Sunday, September 22, 2019

Old Sunday Showcase Review

The Nashville newspaper The Tennessean had a Sunday supplement called Showcase. I guess it still does, but I haven't purchased a newspaper in over a decade. This section of the paper was my second favorite with only the Sunday funny pages beating it out. My family never subscribed to the paper and didn't buy it every Sunday, so it was a big treat when my father would buy it. I'd go straight to the funnies and then hit Showcase next. During the Seventies I would go to the very end of the section just to see what song lyrics had been printed. I was mad about music from a very early age. I was given a little kids record player when I was 4 and would get to buy 45 records every now and then.

Showcase was all about entertainment and since I was into television, movies, and music, after seeing what the song in the back was I would go back to the beginning and read the whole thing. Ads, upcoming club shows, articles on artists I didn't know or care about, every television listing; I would actually read it all. When you're an only child you've generally got lots of free time. It didn't hurt that I loved to read and still do.
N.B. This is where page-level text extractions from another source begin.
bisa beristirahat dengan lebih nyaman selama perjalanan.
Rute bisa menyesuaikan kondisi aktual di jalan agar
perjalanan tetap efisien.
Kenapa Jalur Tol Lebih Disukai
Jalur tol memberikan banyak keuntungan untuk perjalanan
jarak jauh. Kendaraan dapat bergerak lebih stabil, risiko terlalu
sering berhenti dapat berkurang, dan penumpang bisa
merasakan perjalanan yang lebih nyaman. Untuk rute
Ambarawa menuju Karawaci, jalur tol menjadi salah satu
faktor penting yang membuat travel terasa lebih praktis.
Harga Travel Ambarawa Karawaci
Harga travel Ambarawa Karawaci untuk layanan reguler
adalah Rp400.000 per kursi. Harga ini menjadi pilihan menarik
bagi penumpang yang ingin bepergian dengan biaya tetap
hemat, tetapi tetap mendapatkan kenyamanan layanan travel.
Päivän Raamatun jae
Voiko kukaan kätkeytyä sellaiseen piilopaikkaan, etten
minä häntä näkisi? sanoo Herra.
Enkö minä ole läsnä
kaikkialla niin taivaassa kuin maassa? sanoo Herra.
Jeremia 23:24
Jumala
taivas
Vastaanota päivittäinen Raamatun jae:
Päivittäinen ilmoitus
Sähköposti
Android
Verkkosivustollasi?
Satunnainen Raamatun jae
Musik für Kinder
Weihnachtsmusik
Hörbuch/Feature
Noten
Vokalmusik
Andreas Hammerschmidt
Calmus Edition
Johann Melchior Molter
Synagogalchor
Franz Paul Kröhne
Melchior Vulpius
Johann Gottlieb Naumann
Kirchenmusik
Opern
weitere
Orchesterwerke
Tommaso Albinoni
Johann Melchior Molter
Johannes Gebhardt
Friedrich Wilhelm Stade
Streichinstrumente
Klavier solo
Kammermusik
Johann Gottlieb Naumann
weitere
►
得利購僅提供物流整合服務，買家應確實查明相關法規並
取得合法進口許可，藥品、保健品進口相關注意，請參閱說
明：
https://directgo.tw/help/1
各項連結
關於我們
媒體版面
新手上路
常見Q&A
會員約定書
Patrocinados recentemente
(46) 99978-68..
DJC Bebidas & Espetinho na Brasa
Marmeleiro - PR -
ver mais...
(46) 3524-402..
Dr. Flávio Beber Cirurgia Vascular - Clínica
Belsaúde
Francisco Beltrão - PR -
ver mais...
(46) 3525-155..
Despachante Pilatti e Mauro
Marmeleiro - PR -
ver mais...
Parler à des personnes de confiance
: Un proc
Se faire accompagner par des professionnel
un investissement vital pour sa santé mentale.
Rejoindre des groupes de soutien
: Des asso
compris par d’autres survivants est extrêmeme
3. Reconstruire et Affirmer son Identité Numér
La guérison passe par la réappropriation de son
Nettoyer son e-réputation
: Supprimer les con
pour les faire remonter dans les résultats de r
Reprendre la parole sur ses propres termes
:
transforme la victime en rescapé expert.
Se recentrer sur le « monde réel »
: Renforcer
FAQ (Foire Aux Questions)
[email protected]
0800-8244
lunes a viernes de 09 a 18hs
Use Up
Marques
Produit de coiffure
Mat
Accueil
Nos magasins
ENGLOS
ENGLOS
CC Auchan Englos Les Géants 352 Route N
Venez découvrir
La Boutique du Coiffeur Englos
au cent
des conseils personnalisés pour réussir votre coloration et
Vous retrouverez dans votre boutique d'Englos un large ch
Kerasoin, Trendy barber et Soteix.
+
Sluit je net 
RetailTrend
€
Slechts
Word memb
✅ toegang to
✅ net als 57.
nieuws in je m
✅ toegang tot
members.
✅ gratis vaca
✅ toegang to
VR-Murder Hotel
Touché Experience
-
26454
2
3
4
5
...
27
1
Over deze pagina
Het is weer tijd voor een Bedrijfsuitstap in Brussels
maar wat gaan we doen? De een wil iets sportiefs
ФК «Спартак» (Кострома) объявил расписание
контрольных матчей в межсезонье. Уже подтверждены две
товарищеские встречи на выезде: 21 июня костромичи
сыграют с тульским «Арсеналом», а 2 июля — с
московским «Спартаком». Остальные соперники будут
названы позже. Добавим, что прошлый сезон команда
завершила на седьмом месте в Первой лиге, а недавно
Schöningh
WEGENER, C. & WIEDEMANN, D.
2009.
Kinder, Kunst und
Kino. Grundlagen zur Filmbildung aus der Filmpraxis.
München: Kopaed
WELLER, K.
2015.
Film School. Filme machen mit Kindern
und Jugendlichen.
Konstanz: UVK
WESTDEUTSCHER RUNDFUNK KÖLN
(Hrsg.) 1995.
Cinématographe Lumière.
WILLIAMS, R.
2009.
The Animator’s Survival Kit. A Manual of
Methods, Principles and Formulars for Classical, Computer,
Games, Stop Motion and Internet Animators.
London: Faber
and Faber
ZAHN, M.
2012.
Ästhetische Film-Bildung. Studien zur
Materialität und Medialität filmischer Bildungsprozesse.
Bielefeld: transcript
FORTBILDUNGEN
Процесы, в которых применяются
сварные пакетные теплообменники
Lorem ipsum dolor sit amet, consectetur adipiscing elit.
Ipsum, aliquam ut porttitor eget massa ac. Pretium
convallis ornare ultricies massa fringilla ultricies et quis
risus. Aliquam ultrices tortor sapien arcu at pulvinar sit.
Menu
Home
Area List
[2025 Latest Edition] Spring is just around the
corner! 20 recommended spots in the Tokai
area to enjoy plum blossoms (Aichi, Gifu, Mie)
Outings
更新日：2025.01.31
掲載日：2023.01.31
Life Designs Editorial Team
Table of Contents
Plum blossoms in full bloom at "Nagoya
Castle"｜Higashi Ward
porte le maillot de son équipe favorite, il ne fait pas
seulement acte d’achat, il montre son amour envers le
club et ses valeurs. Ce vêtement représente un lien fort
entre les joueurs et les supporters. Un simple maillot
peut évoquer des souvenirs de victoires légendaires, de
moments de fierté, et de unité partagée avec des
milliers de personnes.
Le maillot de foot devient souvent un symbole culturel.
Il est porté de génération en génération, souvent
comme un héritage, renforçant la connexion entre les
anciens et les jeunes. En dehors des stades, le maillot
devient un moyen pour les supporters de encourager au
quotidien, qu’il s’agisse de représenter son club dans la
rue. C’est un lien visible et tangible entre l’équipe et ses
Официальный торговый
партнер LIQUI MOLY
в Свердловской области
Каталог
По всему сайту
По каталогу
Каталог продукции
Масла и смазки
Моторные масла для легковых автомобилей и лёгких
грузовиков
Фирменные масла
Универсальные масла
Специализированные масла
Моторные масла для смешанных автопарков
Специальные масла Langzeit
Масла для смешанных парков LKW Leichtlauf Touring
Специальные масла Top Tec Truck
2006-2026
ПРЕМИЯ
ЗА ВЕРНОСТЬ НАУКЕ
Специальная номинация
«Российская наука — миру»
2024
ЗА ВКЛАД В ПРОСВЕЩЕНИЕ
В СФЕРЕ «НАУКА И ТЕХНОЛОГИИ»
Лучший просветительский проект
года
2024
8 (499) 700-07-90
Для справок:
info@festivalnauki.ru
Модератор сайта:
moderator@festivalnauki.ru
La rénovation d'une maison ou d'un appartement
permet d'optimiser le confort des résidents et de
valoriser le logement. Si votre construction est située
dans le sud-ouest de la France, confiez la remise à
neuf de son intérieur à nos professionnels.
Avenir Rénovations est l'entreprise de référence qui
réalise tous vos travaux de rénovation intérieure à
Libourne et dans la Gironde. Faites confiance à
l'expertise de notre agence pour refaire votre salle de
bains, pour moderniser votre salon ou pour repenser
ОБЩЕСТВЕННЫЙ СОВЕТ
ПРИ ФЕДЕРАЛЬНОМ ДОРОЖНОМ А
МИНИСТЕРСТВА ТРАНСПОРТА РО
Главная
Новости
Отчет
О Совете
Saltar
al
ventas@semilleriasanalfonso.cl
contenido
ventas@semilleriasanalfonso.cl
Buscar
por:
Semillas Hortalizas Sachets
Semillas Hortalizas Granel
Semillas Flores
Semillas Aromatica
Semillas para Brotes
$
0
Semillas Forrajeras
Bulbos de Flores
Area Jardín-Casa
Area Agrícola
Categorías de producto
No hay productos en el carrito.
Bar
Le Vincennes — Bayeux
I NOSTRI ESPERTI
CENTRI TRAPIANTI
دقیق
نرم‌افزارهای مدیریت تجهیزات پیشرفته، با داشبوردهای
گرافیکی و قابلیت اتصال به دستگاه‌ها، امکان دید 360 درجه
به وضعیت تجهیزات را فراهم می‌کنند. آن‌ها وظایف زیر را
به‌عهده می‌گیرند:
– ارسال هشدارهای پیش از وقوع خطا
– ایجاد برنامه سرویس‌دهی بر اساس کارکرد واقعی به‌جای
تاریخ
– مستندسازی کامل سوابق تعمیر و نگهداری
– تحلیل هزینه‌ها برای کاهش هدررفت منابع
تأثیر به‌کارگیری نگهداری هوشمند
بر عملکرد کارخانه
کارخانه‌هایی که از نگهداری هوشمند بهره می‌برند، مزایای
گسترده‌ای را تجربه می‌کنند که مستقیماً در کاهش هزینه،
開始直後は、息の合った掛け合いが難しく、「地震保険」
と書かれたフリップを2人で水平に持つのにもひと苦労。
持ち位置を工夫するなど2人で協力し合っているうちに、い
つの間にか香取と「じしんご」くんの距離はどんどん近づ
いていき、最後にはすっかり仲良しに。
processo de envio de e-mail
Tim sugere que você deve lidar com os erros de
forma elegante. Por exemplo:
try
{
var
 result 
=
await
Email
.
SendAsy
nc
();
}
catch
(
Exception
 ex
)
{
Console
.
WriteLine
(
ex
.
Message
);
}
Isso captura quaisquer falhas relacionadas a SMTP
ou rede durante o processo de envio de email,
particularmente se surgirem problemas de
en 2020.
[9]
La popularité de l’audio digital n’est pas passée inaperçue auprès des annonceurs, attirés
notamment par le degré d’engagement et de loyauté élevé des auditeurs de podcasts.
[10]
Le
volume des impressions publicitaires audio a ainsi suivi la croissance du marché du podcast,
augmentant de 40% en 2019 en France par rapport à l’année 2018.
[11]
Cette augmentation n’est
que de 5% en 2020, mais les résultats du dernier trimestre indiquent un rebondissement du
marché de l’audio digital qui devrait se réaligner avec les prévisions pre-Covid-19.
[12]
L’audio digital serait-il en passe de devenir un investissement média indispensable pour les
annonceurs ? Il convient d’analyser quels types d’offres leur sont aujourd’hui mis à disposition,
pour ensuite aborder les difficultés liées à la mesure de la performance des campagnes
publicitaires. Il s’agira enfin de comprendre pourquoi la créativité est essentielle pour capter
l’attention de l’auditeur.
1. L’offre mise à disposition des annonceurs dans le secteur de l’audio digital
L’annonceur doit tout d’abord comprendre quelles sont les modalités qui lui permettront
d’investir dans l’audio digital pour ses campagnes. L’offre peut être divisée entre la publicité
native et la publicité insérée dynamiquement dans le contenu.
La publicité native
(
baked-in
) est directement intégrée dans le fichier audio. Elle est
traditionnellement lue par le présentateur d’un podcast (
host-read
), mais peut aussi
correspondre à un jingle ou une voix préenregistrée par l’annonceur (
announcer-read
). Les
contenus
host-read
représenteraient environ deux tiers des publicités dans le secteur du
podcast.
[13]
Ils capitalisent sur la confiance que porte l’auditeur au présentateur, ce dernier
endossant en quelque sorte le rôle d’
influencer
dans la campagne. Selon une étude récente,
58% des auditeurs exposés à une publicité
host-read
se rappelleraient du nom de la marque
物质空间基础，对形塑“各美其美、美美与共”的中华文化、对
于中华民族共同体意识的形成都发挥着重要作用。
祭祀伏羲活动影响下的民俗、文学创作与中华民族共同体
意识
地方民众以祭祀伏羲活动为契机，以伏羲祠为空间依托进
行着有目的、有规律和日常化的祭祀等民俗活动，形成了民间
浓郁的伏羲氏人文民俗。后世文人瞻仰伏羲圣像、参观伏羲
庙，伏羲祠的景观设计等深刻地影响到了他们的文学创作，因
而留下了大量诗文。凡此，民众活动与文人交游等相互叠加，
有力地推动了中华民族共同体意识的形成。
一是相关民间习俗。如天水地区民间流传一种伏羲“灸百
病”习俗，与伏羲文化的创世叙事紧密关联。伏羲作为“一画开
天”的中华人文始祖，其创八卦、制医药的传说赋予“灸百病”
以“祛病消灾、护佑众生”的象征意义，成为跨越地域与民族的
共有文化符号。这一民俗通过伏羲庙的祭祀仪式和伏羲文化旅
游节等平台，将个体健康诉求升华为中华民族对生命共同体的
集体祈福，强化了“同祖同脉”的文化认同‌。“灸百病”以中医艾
When I got to college I goofed my first semester up. I quite going to most of my classes. I got thrown out of English class for talking too much. So I spent several years just working. My mother finally talked me into going back and during my first semester I had no transportation into school. My father would take me. Since I then had lots of free time I ended up looking through old Showcases on microfilm just to see what rock acts had been through Nashville in the past. I wrote a post about this way back in 2005.

Here it is 31 or so years later and I have little free time at all. I commute an hour and a half to work, spend 9-10 hours there, and then an hour and about 40 minutes home. I barely have a moment to relax. When I do though, one of the things I like to do is look at old newspapers. I suppose it's nostalgia as a placebo for the frantic pace. Things seemed slower then. That is probably not true, but faulty old memories are sometimes all one has. Hence, most of what I post is trips to the past. I hope to make this a weekly stop just like Friday's Movie Flashback.

This Old Showcase Review will be on the top songs in Nashville in the Sunday, September 23, 1979 issue. What were we listening to 40 years ago? Here is what was hot.


I liked Dionne Warwick, but I loved "My Sharona" by The Knack. I can still remember riding with my mom and hearing it come over KX104 for the first time. The beat! The rocking guitar and that incredible bridge along with lyrics that seemed to my 7th grade ears to be on the naughty side just couldn't be topped. The inclusion of the song in the film Reality Bites was right on the money. It was, perhaps, the first pop anthem of Generation X.

"Sad Eyes" was a swooning song that made for a good change of pace when skating at the roller rink. CDB's "The Devil Went Down To Georgia" was a favorite that had been on the charts for 3 months! I felt like quite the sinner though, because I always liked the devil's music section better. Local Murfreesboro radio station WGNS 1450 (hard to believe it was once a music station) probably really hated me as the summer of 1979 was when I started incessantly calling them up to request songs. "Lonesome Loser" was one of my many requests. I really liked that tune when I was 12, but nowadays not so much. Sorry Little River Band.

"Don't Bring Me Down" was ELO at their rocking best. I can still remember hearing that tune coming out of car radios that year. I wasn't too keen on Herb Alpert back then, but I have the "Rise" album now. The Commodores and Supertramp could do no wrong. "Sail On" is an especially good song since it flips the breakup song on its head. I don't remember the Bonnie Pointer song at all, but I bet it's good. In case you are wondering the song at the end of the Showcase this week was "Different Worlds" which was the theme song to the television show Angie.